A youth movement that started in the US during the mid sixties, the hippy subculture is one that is talked about even today. They heralded the power of peace, believed in universal love, and fought for the right of the self. The impact of this subculture has been far-reaching and wide. Probably one of the biggest influence that hippies have left behind has been that on fashion. While the culture was all about defining one's own individuality, there were some common themes in the way they styled themselves.
The Way the Hippies Dressed Themselves
If you study fashion history or even just closely observe the styles that preceded and succeeded the hippie movement you will see a prevalent theme. These cultures often took inspiration from cultures that were till then considered 'developing' to exude a sense of style that was often vagabond-like. The hippie movement was all about challenging set molds and this trend was reflected in their clothing as well. The fashion was to a large extent, unisex. Both men and women maintained long hair, wore jeans, and roamed around bare-feet. Hippies chose to wear colorful clothing and unusual styles influenced by Native American, Indian, African, and Latin American motifs and patterns. A lot of their clothes were self-made. This was a statement to defy the existing corporate culture.
Hippie Women in 60s
Many hippie women chose to wear loose, flared pants known as bell-bottoms with cotton t-shirts. Accessories were often big-framed, rose-tinted glares, several bangles, and long chains.
Mini dresses and skirts were in a vogue for the women. Floral prints and polka dots were preferred prints. Minis were more often than not teamed with boots.
The Afro style was quite popular during the sixties. Women accessorized themselves with the peace symbol, the omnipresent sign of the era. The sleeveless shift dress gained popularity in the sixties.

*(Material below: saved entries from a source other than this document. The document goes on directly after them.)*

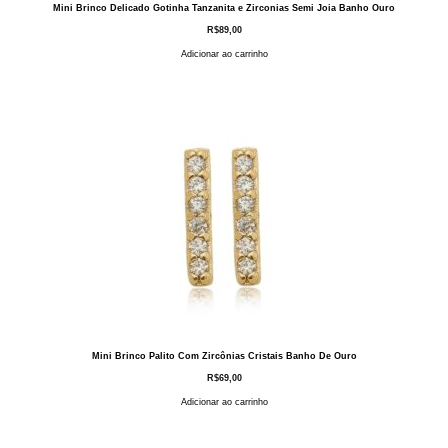
Mini Brinco Delicado Gotinha Tanzanita e Zirconias Semi Joia Banho Ouro
R$
89,00
Adicionar ao carrinho
Mini Brinco Palito Com Zircônias Cristais Banho De Ouro
R$
69,00
Adicionar ao carrinho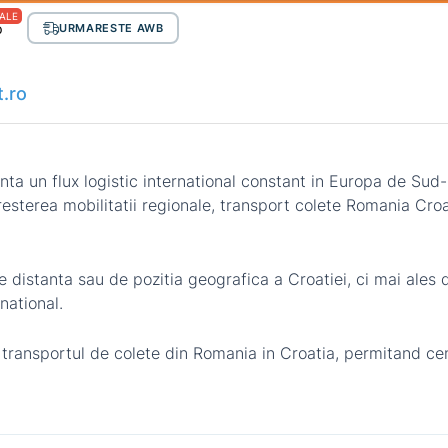
ALE
p
URMARESTE AWB
t.ro
a un flux logistic international constant in Europa de Sud-Es
sterea mobilitatii regionale, transport colete Romania Croa
e distanta sau de pozitia geografica a Croatiei, ci mai ales
national.
 transportul de colete din Romania in Croatia, permitand cent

Long maxi skirt were worn and hair was adorned with a headband. Skirts that were calf-length were also quite popular. Many women choose to wear peasant blouses with these skirts.
Hippie Men in the 60s
Many men of this era were in touch with their feminine side. Colors like purple and green were embraced and hair was kept long. Keeping a beard which was also quite a trend in the hippie movement.
The tie and dye fashion was the biggest influence of the subculture. A lot of hippies chose to tie and dye their clothes to make them more vibrant.
Many hippies also chose to adorn themselves with headbands and scarves. Macrame craft was very popular and used to make jackets and vests. Fringed jackets were also in vogue for men. Most hippie wore sandals or just went about bare-feet.
Today, all that most people remember about the hippie culture is their fashion. The religious and cultural diversity that we enjoy today is a legacy of the hippie movement as is the sense of individual freedom and expression.